How far a court of equity may go in giving effect to the cancellation, destruction or surrender of an unrecorded deed cannot properly or profitably be discussed upon this appeal, where, in the absence of proof of any of these essential acts, nothing but dicta could result.
The question was suggested seventy years ago by Chancellor Pennington’s statement in Faulks v. Burns, 2 N. J. Eq. (1 Gr. Ch.) 250, that “the parties to a deed in a case not affecting third persons may, b3r agreement, cancel it if it be not recorded,” and the entire subject, which is one of great interest, is treated in a comprehensive note to the case of Matheson v. Matheson (already cited), as reported in 18 Lawy. Rep. An. (N. S.) 1167.
The learned vice-chancellor, in support of the conclusion reached by him, cites 15 Am. & Eng. Encycl. L. 1169, note 5. *290The title in the Encyclopedia is “Implied Trusts,” and the text annotated is as follows:
“Though under the statute no trust results in favor of the person by whom the purchase-money was paid still, if the grantee voluntarily executes the trust, such execution is binding upon him, and cannot be recalled.”
This text predicates the due execution of a resulting trust, and the cases cited in note 5 in support of it are all cases either of resulting trusts involving actual fraud or of attempts to invoke equitable powers in aid of a fraud, hence neither the text nor the cases throw any light upon what will constitute the due execution of an express trust which is the question sub judice.

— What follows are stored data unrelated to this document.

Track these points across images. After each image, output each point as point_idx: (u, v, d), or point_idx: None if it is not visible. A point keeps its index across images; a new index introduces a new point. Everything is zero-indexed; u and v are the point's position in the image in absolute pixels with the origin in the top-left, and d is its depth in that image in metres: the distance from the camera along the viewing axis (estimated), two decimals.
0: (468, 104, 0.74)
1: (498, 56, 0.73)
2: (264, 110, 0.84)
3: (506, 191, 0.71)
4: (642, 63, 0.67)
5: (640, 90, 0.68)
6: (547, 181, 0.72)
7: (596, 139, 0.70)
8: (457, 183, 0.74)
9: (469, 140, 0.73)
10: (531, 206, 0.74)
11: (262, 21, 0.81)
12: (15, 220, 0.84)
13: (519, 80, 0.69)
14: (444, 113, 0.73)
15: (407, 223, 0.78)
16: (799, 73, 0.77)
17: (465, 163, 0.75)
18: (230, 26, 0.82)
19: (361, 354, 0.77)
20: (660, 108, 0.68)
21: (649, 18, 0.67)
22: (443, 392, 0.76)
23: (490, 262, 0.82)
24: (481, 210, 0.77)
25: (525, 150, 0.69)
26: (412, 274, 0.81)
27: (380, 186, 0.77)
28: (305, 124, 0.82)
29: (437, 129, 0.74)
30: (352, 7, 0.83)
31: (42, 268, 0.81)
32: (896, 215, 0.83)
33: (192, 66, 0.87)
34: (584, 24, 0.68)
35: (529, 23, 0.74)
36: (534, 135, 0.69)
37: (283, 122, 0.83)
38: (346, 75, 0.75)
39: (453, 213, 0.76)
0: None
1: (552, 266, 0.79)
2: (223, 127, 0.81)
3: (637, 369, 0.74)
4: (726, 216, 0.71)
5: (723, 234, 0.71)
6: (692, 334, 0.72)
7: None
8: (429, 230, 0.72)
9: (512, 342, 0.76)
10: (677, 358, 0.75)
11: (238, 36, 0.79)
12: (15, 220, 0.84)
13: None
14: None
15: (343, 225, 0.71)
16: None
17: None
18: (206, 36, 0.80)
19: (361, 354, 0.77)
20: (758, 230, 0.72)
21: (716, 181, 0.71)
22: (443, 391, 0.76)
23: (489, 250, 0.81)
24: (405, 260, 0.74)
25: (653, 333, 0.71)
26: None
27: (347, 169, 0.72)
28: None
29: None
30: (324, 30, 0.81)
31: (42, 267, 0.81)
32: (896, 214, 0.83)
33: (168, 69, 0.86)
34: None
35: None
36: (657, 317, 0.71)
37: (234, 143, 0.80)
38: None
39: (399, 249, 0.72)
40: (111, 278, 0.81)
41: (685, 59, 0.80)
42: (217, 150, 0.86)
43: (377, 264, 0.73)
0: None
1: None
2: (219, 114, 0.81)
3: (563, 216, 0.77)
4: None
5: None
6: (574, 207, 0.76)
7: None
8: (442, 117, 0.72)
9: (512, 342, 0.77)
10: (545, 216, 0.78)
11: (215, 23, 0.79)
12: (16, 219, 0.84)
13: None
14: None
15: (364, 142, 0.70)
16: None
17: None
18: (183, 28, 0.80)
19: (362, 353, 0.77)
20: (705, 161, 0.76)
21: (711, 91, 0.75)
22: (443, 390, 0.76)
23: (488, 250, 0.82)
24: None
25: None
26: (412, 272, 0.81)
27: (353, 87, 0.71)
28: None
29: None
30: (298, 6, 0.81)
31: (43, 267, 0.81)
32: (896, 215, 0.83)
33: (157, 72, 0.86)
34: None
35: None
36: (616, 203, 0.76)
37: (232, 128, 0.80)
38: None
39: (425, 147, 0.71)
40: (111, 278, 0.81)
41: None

Assuming, therefore, but not deciding, that the voluntary destruction by Mrs. Weaver of the unrecorded deed with the intent thereby to execute the parol trust, might afford a foundation for the decree rendered in the court below, it is none the less true that the fact of such destruction must be put in issue and established like any other essential fact. This was not done inasmuch as there was no such allegation in the bill, no adequate proof produced at the trial, no such issue raised or tried out in the court below, and, finally, no such contention made in this court.
Our conclusion on the whole case is that Josephine T. Weaver in 1903 was lawfully seized of her son’s estate and interest in the Weaver farm, and that since that time she has not, by any method known to the law, devested herself of such estate. This leads to a reversal of the decree of the court below upon strictly legal grounds, the case being barren of any equities unless the appellant Josephine T. Weaver by her admissions, in the course of litigation or otherwise, has estopped herself from asserting her legal title.
The vice-chancellor failed to discover such an estoppel, and in this we think he was quite right, for the admissions and declarations of the appellant, while evidential against her, lacked the essential element of an estoppel, viz., they did not induce any action or inaction or change of status in the respondents.
*291The result reached is that the decree of the court of chancery should be reversed to the end that the complainants’ bill be dismissed, and the appellant Josephine T. Weaver suffered to proceed with the remedy provided by statute in the case of a lost deed.
For affirmance—None.
For reversal—The Chief-Justice, Garrison, Swayze, Eeed, Parker, Bergen, "Voorhees, Minturn, Bogert, Vredenburgh, Vroom, Gray, Congdon—13.